Format the text of the material below as a JSON array of strings, one string per line and no blank lines. Leave out the pictures.

** SOURCE DATA **
╔══

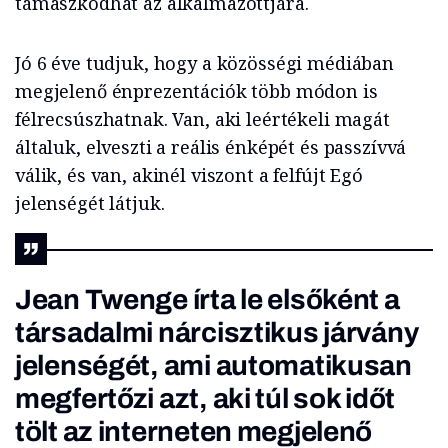
támaszkodhat az alkalmazottjára.
Jó 6 éve tudjuk, hogy a közösségi médiában
megjelenő énprezentációk több módon is
félrecsúszhatnak. Van, aki leértékeli magát
általuk, elveszti a reális énképét és passzívvá
válik, és van, akinél viszont a felfújt Egó
jelenségét látjuk.
Jean Twenge írta le elsőként a
társadalmi nárcisztikus járvány
jelenségét, ami automatikusan
megfertőzi azt, aki túl sok időt
tölt az interneten megjelenő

╚══

** TASK ANSWER **
[
  "támaszkodhat az alkalmazottjára.",
  "Jó 6 éve tudjuk, hogy a közösségi médiában",
  "megjelenő énprezentációk több módon is",
  "félrecsúszhatnak. Van, aki leértékeli magát",
  "általuk, elveszti a reális énképét és passzívvá",
  "válik, és van, akinél viszont a felfújt Egó",
  "jelenségét látjuk.",
  "Jean Twenge írta le elsőként a",
  "társadalmi nárcisztikus járvány",
  "jelenségét, ami automatikusan",
  "megfertőzi azt, aki túl sok időt",
  "tölt az interneten megjelenő"
]